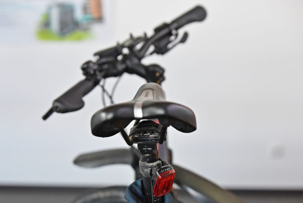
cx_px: 152
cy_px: 102
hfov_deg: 28.8
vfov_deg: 19.5
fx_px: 589
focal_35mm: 70
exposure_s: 1/125
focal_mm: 70
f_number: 4.5
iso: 4000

☆ ☆ ☆ ☆

*Exercise objective:*
Here the records must be restated exactly, minus any images.

*Exercise answer:*
cx_px: 152
cy_px: 102
hfov_deg: 28.8
vfov_deg: 19.5
fx_px: 589
focal_35mm: 70
exposure_s: 1/125
focal_mm: 70
f_number: 4.5
iso: 4000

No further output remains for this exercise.